◆ What the task asks
All lines below between the line with "The grey segment" and the line with "Panel set 1: Top", including both, must be copied exactly, and the pictures must be omitted.

◆ The data

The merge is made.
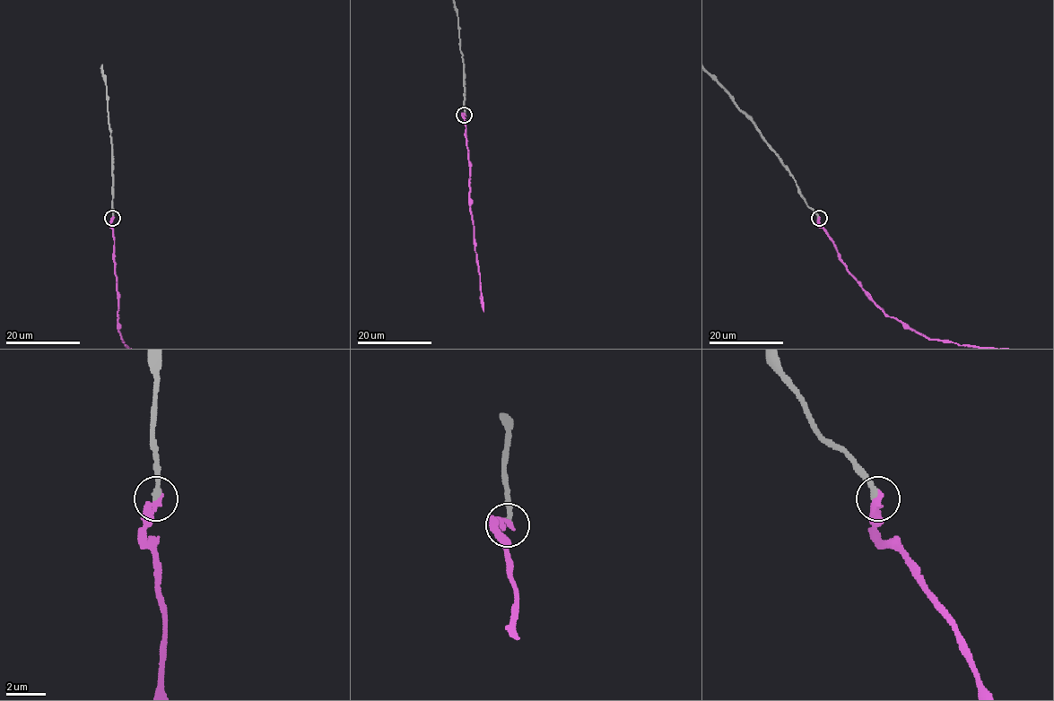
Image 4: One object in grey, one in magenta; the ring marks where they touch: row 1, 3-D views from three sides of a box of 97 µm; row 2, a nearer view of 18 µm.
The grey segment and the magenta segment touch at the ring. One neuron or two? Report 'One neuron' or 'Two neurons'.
One neuron

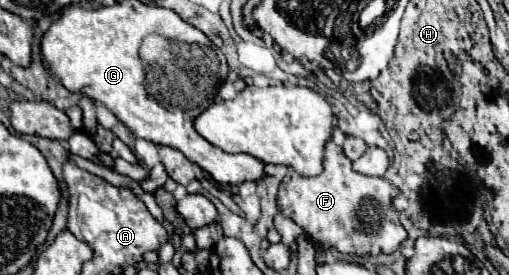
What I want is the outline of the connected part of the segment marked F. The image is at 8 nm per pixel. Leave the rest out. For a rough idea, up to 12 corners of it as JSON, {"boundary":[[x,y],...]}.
{"boundary":[[325,145],[323,171],[277,195],[305,235],[349,255],[407,239],[385,177]]}

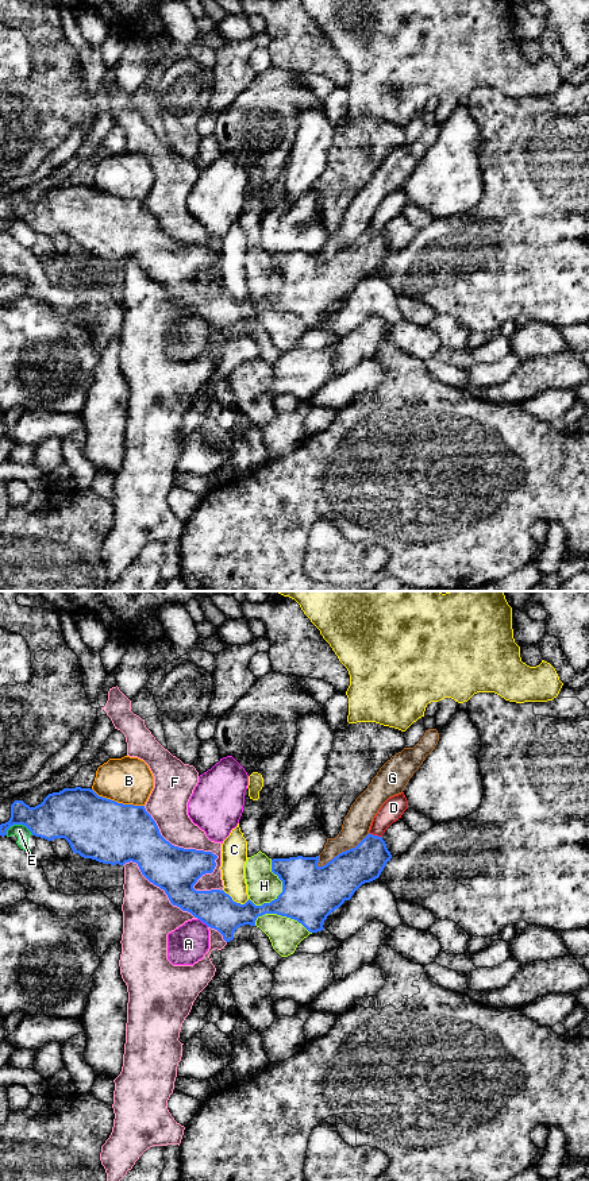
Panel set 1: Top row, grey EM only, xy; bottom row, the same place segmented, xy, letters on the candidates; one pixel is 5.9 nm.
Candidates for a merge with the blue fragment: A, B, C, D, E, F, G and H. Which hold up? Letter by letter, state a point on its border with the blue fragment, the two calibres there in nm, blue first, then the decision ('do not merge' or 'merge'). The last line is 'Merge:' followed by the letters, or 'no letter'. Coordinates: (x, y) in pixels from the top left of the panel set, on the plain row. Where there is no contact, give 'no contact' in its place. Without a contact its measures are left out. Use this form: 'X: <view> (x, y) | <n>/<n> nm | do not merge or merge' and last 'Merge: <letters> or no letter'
A: xy (203, 317) | 220/240 nm | do not merge
B: xy (116, 197) | 380/280 nm | do not merge
C: xy (235, 297) | 220/140 nm | do not merge
D: xy (376, 231) | 220/120 nm | do not merge
E: xy (19, 219) | 280/80 nm | do not merge
F: xy (207, 247) | 280/200 nm | do not merge
G: xy (342, 247) | 280/160 nm | do not merge
H: xy (283, 284) | 340/190 nm | do not merge
Merge: no letter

◆ Output for this exercise
The grey segment and the magenta segment touch at the ring. One neuron or two? Report 'One neuron' or 'Two neurons'.
One neuron

What I want is the outline of the connected part of the segment marked F. The image is at 8 nm per pixel. Leave the rest out. For a rough idea, up to 12 corners of it as JSON, {"boundary":[[x,y],...]}.
{"boundary":[[325,145],[323,171],[277,195],[305,235],[349,255],[407,239],[385,177]]}

Panel set 1: Top row, grey EM only, xy; bottom row, the same place segmented, xy, letters on the candidates; one pixel is 5.9 nm.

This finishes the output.